06/09/2007 06:35 pm ET | Updated May 25, 2011

Pardon My Obsession, Scooter Libby

A lot of water has gone over the dam, much of it blood tinged since George W. Bush first swore to preserve and protect the Constitution. Given the gravity of other issues, it's baffling why so many people spend any energy thinking about Scooter Libby's pardon. I'm particularly obsessed by it, how it stands for the essence of Bush and Cheney and their loyal friends -- probably because of the tragic plot twist -- how easily they all could have done otherwise. In real Greek Tragedy the hero is trapped by Fate and could not have done otherwise. Maybe that's why the Pardon as we no longer think of it came into being. Consider the case of Regina versus Dudley and Stevens -- now there was a pardon worth obsessing about.

On July 5, 1884, a storm sank an English vessel a thousand miles off the Cape of Good Hope. Cast away upon the high seas in an open boat were three men and a boy. The captain was Thomas Dudley; Edward Stephens was the first mate; there was an able-bodied seaman named Brooks; and the cabin boy was Richard Parker. They had no food except two tins of turnips and a small turtle they captured and only the little water they were able to catch in their oilskins from passing rainstorms.

On the twentieth day of their ordeal, they had been many days without food or water, and the cabin boy was quite weak and delirious from drinking sea water. Captain Dudley proposed the sacrifice of the boy so the others might live.
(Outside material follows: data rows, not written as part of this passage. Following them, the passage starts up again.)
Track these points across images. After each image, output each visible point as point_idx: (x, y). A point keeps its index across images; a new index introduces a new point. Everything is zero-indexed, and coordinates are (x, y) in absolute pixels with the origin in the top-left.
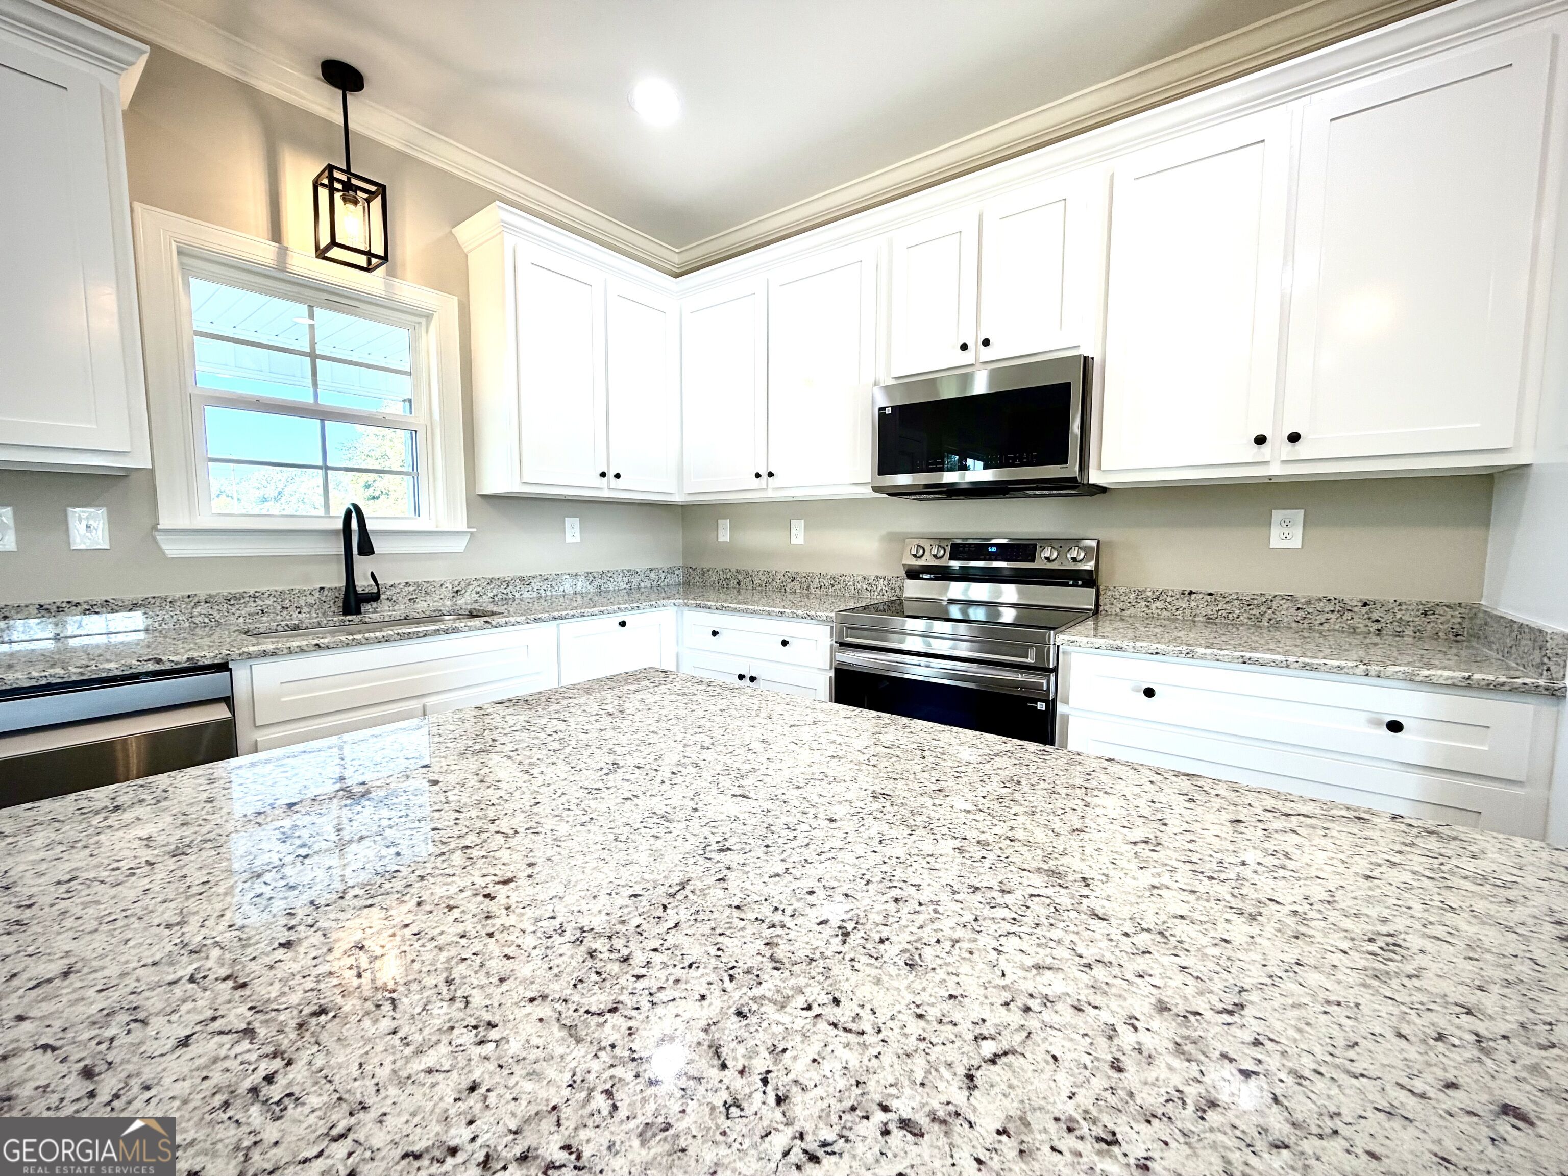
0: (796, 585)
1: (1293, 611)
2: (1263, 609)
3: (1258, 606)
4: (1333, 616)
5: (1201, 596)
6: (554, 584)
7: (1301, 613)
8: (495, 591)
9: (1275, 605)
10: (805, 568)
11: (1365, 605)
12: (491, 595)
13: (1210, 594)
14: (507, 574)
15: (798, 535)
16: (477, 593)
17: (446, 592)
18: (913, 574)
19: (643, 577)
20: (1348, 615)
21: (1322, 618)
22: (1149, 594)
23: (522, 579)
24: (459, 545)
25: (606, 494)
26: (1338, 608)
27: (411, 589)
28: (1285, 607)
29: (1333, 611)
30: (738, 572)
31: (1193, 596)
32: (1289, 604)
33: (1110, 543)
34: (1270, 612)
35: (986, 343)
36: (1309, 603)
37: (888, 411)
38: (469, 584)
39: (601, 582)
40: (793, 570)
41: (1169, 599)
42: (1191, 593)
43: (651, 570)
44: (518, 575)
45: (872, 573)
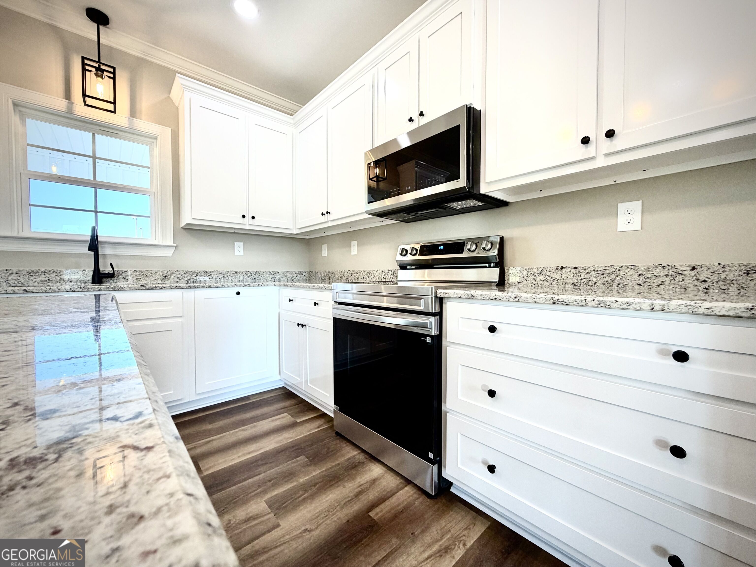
1: (635, 276)
2: (613, 276)
3: (609, 275)
4: (667, 279)
5: (569, 270)
6: (225, 276)
7: (641, 278)
8: (189, 278)
9: (622, 273)
11: (693, 268)
12: (187, 279)
13: (575, 268)
14: (197, 270)
15: (354, 249)
16: (178, 278)
17: (159, 277)
18: (403, 267)
19: (282, 275)
20: (680, 278)
21: (658, 281)
22: (535, 271)
23: (206, 272)
24: (169, 253)
26: (671, 273)
27: (138, 273)
28: (629, 274)
29: (667, 276)
30: (329, 272)
31: (564, 270)
32: (632, 272)
34: (618, 278)
35: (421, 114)
36: (647, 270)
37: (371, 164)
38: (173, 273)
39: (255, 276)
40: (351, 269)
41: (548, 274)
42: (562, 268)
43: (288, 272)
44: (203, 270)
45: (386, 269)
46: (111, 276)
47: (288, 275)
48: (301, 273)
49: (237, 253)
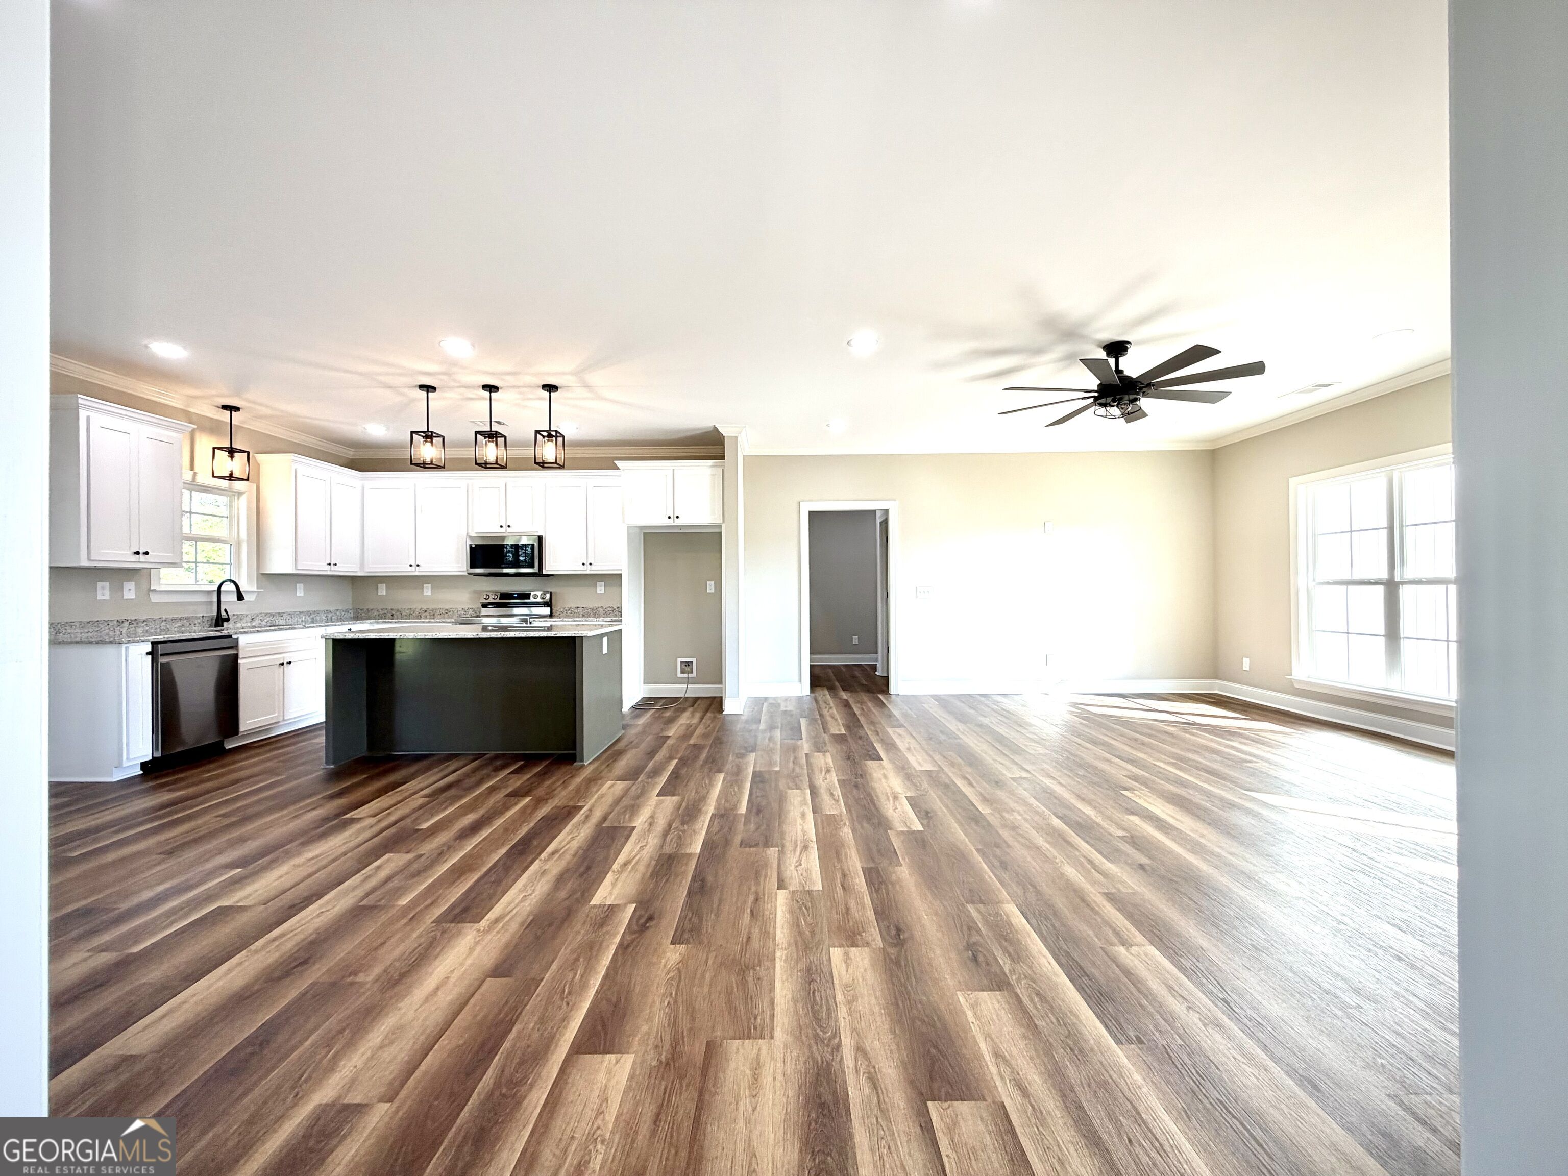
0: (427, 614)
1: (603, 611)
6: (293, 616)
10: (431, 607)
12: (266, 621)
13: (583, 608)
14: (273, 612)
15: (428, 591)
16: (261, 620)
17: (249, 619)
18: (485, 606)
19: (333, 614)
22: (567, 609)
23: (279, 613)
24: (254, 597)
25: (329, 573)
27: (235, 617)
30: (392, 609)
33: (556, 593)
35: (509, 526)
37: (473, 546)
38: (258, 616)
39: (314, 616)
40: (425, 608)
41: (573, 610)
42: (578, 608)
43: (337, 610)
45: (466, 607)
46: (228, 620)
47: (338, 613)
48: (347, 611)
49: (298, 594)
Seaman Brooks demurred but first mate Stephens assented, and on July 25, Dudley prayed God's forgiveness lest the act were rash and put a knife into the boy's throat. The three men survived by feeding upon his remains until a passing ship rescued them. They were found four days later "...still alive but in the lowest state of prostration."

Brought before the highest court in England, Dudley and Stephens pled not guilty of murder by reason of "necessity," an extension of the principle of self-defense: In a hypothetical case, Lord Bacon once held that it would be blameless for one drowning man to kick another off a plank buoyant enough for only one person. Moreover, the Defence argued, intent is crucial in the crime of murder. The prisoners' sole intent was to preserve their own lives.
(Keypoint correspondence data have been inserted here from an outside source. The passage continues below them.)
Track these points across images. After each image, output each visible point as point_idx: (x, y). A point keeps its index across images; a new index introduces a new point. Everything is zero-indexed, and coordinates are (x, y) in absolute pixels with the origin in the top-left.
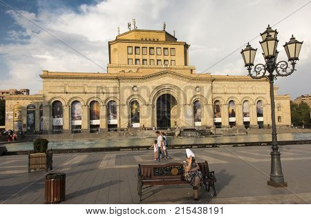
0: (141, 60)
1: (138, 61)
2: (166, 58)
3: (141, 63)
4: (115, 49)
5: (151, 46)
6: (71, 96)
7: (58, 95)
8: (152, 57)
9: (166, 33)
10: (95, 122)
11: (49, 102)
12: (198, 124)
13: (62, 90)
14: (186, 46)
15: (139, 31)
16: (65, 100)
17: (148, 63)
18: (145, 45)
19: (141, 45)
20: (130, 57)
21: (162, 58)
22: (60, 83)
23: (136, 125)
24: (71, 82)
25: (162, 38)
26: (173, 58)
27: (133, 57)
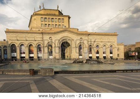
0: (48, 25)
1: (46, 25)
2: (60, 24)
3: (48, 26)
4: (35, 19)
5: (52, 17)
6: (20, 42)
7: (14, 41)
8: (53, 23)
9: (59, 11)
10: (31, 55)
11: (10, 45)
12: (81, 57)
13: (16, 39)
14: (69, 18)
15: (45, 9)
16: (17, 44)
17: (51, 26)
18: (49, 17)
19: (47, 17)
20: (42, 23)
21: (57, 23)
22: (14, 35)
23: (51, 57)
24: (20, 35)
25: (57, 13)
26: (63, 24)
27: (44, 23)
Irrelevant, argued the Crown. If Parker had food in his possession and they had taken it, this would have been theft; had they killed him in the process, it were murder. The Queen's Bench recessed for four days to decide the case, and Victorian England, obsessed, awaited the verdict.

"There is no safe path for judges to tread but to ascertain the law to the best of their ability and to declare it according to their judgment," said John Duke Lord Coleridge, ruling for the Queen's Bench, and " any case the law appears too severe on individuals [we] leave it to the Sovereign to exercise that prerogative of mercy...intrusted to the hands fittest to dispense it."

The chief justice overruled Lord Bacon's opinion on the two drowning men on a plank, saying, "Lord Bacon was great even as a lawyer; but it is permissible to much smaller men, relying on principle to question the soundness of his dictum." While the principle of self defense may encompass one man's killing a second to prevent him from murdering a third person, self defense does not justify killing an innocent bystander to save oneself. According to ancient principles, one ". . .ought rather to die himself than kill an innocent. . . ."

Dudley and Stephens were ". . .subject to terrible temptation, to suffering which might break down the bodily power of the strongest man, and try the conscience of the best. . . . But the temptation to the act which existed here was not what the law has ever called necessity. Nor is this to be regretted. Though law and morality are not the same, and many things may be immoral which are not necessarily illegal, yet the absolute divorce of law from morality would be of fatal consequence....To preserve one's life is generally speaking a duty, but it may be the plainest and the highest duty to sacrifice it. War is full of instances in which it is a man's duty not to live, but to die...."

In refusing to admit temptation to be an excuse, Lord Coleridge said nonetheless, " is not forgotten how terrible the temptation was; how awful the suffering; how hard in such trials to keep the judgment straight and the conduct pure. We are often compelled to set up standards we cannot reach ourselves, and to lay down rules which we could not ourselves satisfy. But a man has no right to declare temptation to be an excuse, though he might himself have yielded to it.... It is therefore our duty to declare that the prisoners' act in this case was wilful murder." He proceeded to pass sentence of death upon Dudley and Stephens.

Cited in every basic criminal law text (Queen's Bench Division 14: 1884; 273-288), Lord Coleridge's majestic prose, magnificent and humane, draws the finest of legal lines between justice and human nature, between freedom of the will and the overwhelming pressure of fate. The opinion plumbed the depths of the philosophical conflict between did and "could have done otherwise." So even the self-sufficing Victorians pulled back from the edge: the Queen promptly commuted the sentence to six month's imprisonment.